Copy the lines of the material below word for word, beginning with the line that contains "family: Asparagaceae" and continuing through the final line of the material.

··· Given records

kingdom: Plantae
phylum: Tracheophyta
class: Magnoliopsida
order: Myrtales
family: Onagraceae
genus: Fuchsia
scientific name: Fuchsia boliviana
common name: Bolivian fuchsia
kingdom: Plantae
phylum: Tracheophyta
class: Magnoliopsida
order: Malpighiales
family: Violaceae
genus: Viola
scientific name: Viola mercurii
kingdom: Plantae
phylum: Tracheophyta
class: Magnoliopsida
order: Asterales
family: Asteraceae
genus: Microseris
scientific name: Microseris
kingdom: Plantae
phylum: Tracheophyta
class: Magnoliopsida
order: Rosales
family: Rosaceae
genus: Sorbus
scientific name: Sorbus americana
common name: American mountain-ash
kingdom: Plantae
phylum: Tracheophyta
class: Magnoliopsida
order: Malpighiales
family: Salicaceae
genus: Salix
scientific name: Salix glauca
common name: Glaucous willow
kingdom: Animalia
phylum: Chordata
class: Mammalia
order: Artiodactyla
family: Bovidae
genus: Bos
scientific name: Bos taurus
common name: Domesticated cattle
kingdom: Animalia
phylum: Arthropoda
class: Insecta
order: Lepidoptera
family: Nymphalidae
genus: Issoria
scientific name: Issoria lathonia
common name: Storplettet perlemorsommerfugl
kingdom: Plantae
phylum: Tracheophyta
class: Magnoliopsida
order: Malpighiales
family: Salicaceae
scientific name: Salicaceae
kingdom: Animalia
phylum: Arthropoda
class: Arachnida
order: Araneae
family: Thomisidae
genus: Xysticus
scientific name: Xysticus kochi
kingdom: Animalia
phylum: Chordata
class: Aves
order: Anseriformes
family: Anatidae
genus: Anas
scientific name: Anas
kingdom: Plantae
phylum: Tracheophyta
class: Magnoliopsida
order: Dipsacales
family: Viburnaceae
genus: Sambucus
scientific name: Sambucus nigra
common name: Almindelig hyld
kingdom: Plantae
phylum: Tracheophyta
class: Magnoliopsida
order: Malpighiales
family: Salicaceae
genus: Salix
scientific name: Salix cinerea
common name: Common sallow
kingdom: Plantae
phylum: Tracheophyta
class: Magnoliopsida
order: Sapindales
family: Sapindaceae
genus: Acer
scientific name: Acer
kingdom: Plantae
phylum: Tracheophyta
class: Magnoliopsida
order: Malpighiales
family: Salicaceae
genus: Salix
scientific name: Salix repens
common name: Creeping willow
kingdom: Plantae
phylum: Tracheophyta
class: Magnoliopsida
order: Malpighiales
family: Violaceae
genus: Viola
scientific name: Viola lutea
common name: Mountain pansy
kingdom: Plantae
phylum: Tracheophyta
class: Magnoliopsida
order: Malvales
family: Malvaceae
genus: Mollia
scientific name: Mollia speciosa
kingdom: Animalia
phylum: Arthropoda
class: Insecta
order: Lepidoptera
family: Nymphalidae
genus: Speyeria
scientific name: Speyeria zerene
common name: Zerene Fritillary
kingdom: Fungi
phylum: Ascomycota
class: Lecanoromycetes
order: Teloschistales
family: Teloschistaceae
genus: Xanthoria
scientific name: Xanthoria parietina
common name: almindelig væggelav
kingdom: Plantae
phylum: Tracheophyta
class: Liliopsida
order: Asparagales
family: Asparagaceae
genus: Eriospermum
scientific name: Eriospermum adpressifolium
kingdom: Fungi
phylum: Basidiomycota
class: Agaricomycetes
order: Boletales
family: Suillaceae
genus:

······

## Written response
family: Asparagaceae
genus: Eriospermum
scientific name: Eriospermum adpressifolium
kingdom: Fungi
phylum: Basidiomycota
class: Agaricomycetes
order: Boletales
family: Suillaceae
genus:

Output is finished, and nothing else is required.